GOAL OF THE EXERCISE = Copy every record exactly as it appears in the data below.

[Records excerpted from a collection]
____

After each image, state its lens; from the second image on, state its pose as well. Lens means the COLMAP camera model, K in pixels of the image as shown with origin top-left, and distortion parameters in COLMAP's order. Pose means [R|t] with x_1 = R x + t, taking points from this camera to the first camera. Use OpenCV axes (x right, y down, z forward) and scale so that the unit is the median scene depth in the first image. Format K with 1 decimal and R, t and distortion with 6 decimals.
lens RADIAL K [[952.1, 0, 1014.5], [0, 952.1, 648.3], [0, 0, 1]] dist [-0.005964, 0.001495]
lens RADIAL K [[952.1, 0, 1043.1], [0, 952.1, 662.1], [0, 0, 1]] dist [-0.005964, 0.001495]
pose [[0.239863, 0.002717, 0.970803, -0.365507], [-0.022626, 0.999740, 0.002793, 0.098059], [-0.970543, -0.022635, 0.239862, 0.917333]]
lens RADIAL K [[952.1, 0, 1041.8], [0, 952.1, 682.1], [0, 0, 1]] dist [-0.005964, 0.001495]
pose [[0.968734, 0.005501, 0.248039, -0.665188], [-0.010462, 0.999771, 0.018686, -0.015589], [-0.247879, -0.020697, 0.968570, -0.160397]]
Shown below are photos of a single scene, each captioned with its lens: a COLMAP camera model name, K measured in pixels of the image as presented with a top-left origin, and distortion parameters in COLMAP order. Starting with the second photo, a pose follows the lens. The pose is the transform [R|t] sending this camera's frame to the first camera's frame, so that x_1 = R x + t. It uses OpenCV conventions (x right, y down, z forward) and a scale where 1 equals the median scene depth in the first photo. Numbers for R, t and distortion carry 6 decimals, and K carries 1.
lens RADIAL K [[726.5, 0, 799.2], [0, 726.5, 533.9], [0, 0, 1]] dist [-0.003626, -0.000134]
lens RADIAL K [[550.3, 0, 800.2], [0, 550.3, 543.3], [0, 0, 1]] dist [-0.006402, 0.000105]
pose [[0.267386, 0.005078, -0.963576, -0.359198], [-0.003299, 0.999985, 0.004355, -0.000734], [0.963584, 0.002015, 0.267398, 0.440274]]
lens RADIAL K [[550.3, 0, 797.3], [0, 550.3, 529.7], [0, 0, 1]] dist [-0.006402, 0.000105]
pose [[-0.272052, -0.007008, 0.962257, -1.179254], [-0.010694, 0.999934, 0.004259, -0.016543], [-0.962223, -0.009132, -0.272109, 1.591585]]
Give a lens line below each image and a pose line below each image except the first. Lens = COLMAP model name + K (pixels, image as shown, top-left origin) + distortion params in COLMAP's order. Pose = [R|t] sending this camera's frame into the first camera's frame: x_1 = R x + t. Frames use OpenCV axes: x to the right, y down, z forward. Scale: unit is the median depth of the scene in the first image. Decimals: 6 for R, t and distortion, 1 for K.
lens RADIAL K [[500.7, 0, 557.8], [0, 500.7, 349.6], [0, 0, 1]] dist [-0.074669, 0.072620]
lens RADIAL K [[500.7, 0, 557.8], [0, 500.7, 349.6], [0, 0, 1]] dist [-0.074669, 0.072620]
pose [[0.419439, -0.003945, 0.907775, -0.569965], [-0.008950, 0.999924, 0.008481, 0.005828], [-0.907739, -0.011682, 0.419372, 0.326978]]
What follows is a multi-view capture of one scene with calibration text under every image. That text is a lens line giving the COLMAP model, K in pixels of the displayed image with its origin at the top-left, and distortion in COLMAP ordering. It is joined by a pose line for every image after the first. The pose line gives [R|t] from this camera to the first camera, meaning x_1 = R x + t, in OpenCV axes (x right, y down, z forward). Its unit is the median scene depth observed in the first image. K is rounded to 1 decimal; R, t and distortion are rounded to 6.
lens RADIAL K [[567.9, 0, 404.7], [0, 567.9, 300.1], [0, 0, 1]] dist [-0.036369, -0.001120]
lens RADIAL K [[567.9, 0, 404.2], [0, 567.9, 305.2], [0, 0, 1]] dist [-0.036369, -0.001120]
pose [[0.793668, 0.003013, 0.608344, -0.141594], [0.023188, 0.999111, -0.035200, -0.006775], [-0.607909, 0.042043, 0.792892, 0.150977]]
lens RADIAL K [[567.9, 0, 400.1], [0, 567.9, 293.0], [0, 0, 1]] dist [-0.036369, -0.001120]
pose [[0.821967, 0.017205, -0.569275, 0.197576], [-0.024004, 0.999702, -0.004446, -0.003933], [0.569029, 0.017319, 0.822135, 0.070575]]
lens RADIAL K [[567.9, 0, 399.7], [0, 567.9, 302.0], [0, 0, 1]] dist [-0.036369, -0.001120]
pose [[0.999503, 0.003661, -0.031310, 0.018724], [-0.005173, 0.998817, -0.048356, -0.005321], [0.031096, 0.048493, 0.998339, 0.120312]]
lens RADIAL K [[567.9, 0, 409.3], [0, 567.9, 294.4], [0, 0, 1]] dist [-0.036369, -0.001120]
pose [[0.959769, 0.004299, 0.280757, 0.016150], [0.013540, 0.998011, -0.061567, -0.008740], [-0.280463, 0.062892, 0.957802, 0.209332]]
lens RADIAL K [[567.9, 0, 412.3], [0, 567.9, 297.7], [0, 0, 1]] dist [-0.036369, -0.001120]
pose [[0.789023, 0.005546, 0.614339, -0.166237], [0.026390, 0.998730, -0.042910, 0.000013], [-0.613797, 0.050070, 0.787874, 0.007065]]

____

TASK ANSWER =
After each image, state its lens; from the second image on, state its pose as well. Lens means the COLMAP camera model, K in pixels of the image as shown with origin top-left, and distortion parameters in COLMAP's order. Pose means [R|t] with x_1 = R x + t, taking points from this camera to the first camera. Use OpenCV axes (x right, y down, z forward) and scale so that the unit is the median scene depth in the first image. Format K with 1 decimal and R, t and distortion with 6 decimals.
lens RADIAL K [[952.1, 0, 1014.5], [0, 952.1, 648.3], [0, 0, 1]] dist [-0.005964, 0.001495]
lens RADIAL K [[952.1, 0, 1043.1], [0, 952.1, 662.1], [0, 0, 1]] dist [-0.005964, 0.001495]
pose [[0.239863, 0.002717, 0.970803, -0.365507], [-0.022626, 0.999740, 0.002793, 0.098059], [-0.970543, -0.022635, 0.239862, 0.917333]]
lens RADIAL K [[952.1, 0, 1041.8], [0, 952.1, 682.1], [0, 0, 1]] dist [-0.005964, 0.001495]
pose [[0.968734, 0.005501, 0.248039, -0.665188], [-0.010462, 0.999771, 0.018686, -0.015589], [-0.247879, -0.020697, 0.968570, -0.160397]]
Shown below are photos of a single scene, each captioned with its lens: a COLMAP camera model name, K measured in pixels of the image as presented with a top-left origin, and distortion parameters in COLMAP order. Starting with the second photo, a pose follows the lens. The pose is the transform [R|t] sending this camera's frame to the first camera's frame, so that x_1 = R x + t. It uses OpenCV conventions (x right, y down, z forward) and a scale where 1 equals the median scene depth in the first photo. Numbers for R, t and distortion carry 6 decimals, and K carries 1.
lens RADIAL K [[726.5, 0, 799.2], [0, 726.5, 533.9], [0, 0, 1]] dist [-0.003626, -0.000134]
lens RADIAL K [[550.3, 0, 800.2], [0, 550.3, 543.3], [0, 0, 1]] dist [-0.006402, 0.000105]
pose [[0.267386, 0.005078, -0.963576, -0.359198], [-0.003299, 0.999985, 0.004355, -0.000734], [0.963584, 0.002015, 0.267398, 0.440274]]
lens RADIAL K [[550.3, 0, 797.3], [0, 550.3, 529.7], [0, 0, 1]] dist [-0.006402, 0.000105]
pose [[-0.272052, -0.007008, 0.962257, -1.179254], [-0.010694, 0.999934, 0.004259, -0.016543], [-0.962223, -0.009132, -0.272109, 1.591585]]
Give a lens line below each image and a pose line below each image except the first. Lens = COLMAP model name + K (pixels, image as shown, top-left origin) + distortion params in COLMAP's order. Pose = [R|t] sending this camera's frame into the first camera's frame: x_1 = R x + t. Frames use OpenCV axes: x to the right, y down, z forward. Scale: unit is the median depth of the scene in the first image. Decimals: 6 for R, t and distortion, 1 for K.
lens RADIAL K [[500.7, 0, 557.8], [0, 500.7, 349.6], [0, 0, 1]] dist [-0.074669, 0.072620]
lens RADIAL K [[500.7, 0, 557.8], [0, 500.7, 349.6], [0, 0, 1]] dist [-0.074669, 0.072620]
pose [[0.419439, -0.003945, 0.907775, -0.569965], [-0.008950, 0.999924, 0.008481, 0.005828], [-0.907739, -0.011682, 0.419372, 0.326978]]
What follows is a multi-view capture of one scene with calibration text under every image. That text is a lens line giving the COLMAP model, K in pixels of the displayed image with its origin at the top-left, and distortion in COLMAP ordering. It is joined by a pose line for every image after the first. The pose line gives [R|t] from this camera to the first camera, meaning x_1 = R x + t, in OpenCV axes (x right, y down, z forward). Its unit is the median scene depth observed in the first image. K is rounded to 1 decimal; R, t and distortion are rounded to 6.
lens RADIAL K [[567.9, 0, 404.7], [0, 567.9, 300.1], [0, 0, 1]] dist [-0.036369, -0.001120]
lens RADIAL K [[567.9, 0, 404.2], [0, 567.9, 305.2], [0, 0, 1]] dist [-0.036369, -0.001120]
pose [[0.793668, 0.003013, 0.608344, -0.141594], [0.023188, 0.999111, -0.035200, -0.006775], [-0.607909, 0.042043, 0.792892, 0.150977]]
lens RADIAL K [[567.9, 0, 400.1], [0, 567.9, 293.0], [0, 0, 1]] dist [-0.036369, -0.001120]
pose [[0.821967, 0.017205, -0.569275, 0.197576], [-0.024004, 0.999702, -0.004446, -0.003933], [0.569029, 0.017319, 0.822135, 0.070575]]
lens RADIAL K [[567.9, 0, 399.7], [0, 567.9, 302.0], [0, 0, 1]] dist [-0.036369, -0.001120]
pose [[0.999503, 0.003661, -0.031310, 0.018724], [-0.005173, 0.998817, -0.048356, -0.005321], [0.031096, 0.048493, 0.998339, 0.120312]]
lens RADIAL K [[567.9, 0, 409.3], [0, 567.9, 294.4], [0, 0, 1]] dist [-0.036369, -0.001120]
pose [[0.959769, 0.004299, 0.280757, 0.016150], [0.013540, 0.998011, -0.061567, -0.008740], [-0.280463, 0.062892, 0.957802, 0.209332]]
lens RADIAL K [[567.9, 0, 412.3], [0, 567.9, 297.7], [0, 0, 1]] dist [-0.036369, -0.001120]
pose [[0.789023, 0.005546, 0.614339, -0.166237], [0.026390, 0.998730, -0.042910, 0.000013], [-0.613797, 0.050070, 0.787874, 0.007065]]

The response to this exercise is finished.